What really bothers me about it is that they're making it look like they care about security, but this is just another way for them to force the vigilance onto the consumers while providing themselves more loopholes to escape liability. It's another hoop that the consumer has to jump through, but it doesn't increase the responsibility on the bank's side of things. We need our government to make the financial institutions liable when their systems are exploited, instead of allowing them to blame the consumers, many of whom just aren't geeks and simply don't know any better. When it's an economic problem for the banks, then it will matter to them.

The site key is not in itself flawed...

[angelwalkwithme]

The site key is not a bad idea for those users who actually use it, but yes most people aren't paying attention. But I think it really ignores the more obvious solution. This is to frequently remind users to NEVER CLICK A LINK THROUGH E-MAIL. Type the website into your browser every time and you will never have this problem. I would put this scam in the same category as phone fraud phishing; most people know that you're not supposed to give your SSN or Bank Numbers when somebody calls you. This should raise suspicion immediately. I think the same approach for the internet is the best that we can hope for. Educate, educate, educate.

Re:This could be solved...

If BofA periodically did not show the image and then warned the user they had made a mistake by entering their password, users would soon be trained to look for the image. Setting up a security system once and then not reinforcing it periodically so that users take it seriously is the probelm.

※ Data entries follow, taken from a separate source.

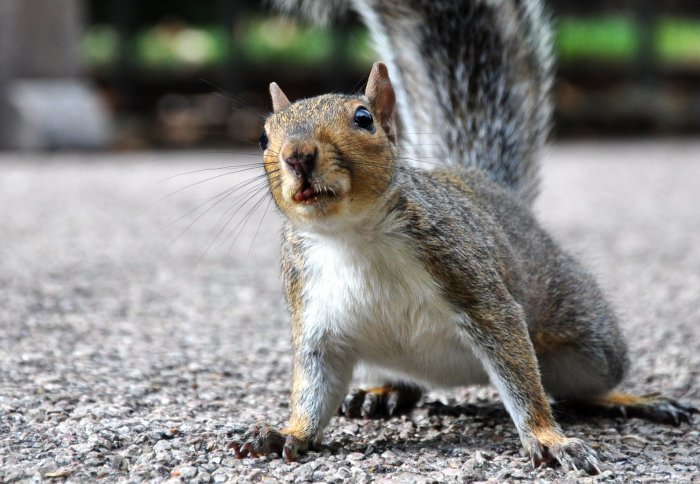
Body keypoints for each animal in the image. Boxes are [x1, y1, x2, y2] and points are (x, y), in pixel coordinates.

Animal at [232, 0, 698, 475]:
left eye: (363, 119)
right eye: (264, 136)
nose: (297, 156)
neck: (353, 236)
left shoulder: (474, 284)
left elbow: (521, 376)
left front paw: (549, 439)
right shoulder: (316, 317)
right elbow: (314, 386)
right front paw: (287, 432)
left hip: (588, 342)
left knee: (584, 386)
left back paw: (632, 398)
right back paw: (384, 392)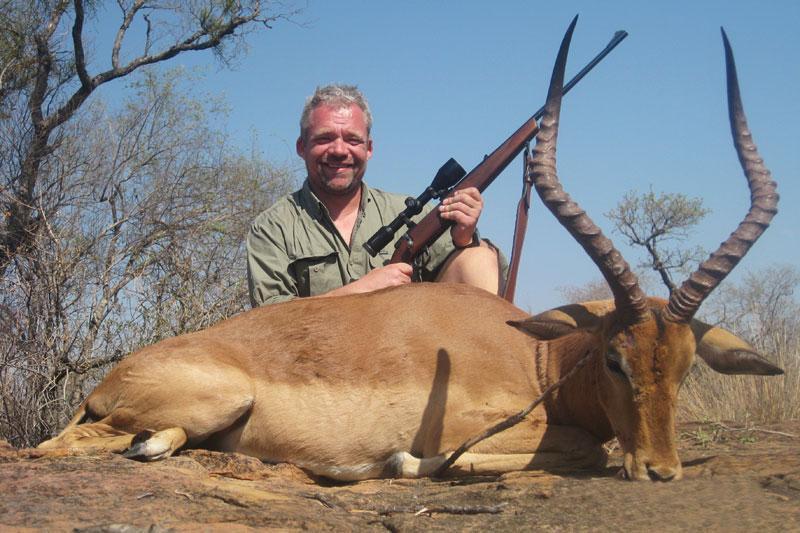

how does this kind of bad idea get modded insightful?

this would cause mass customer confusion - and when you have millions of people confused, the cause is not "insightful."

the obvious solution here is to add an extra step...

Click here if you see the appropriate security image THEN, AND ONLY THEN, give the user the opportunity to enter their password. Of course, you give the user an 800 number just in case they don't see their image.

Yes, it is an extra click for the user, but "cheap security" just doens't exist in some cases.

the problem here is COMBINING the picture recognition AND the password entry - it is too easy to ignore the picture recognition due to the habit of entering the password in the same step.

the solution is to separate the steps - put them in series, don't put them in parallel.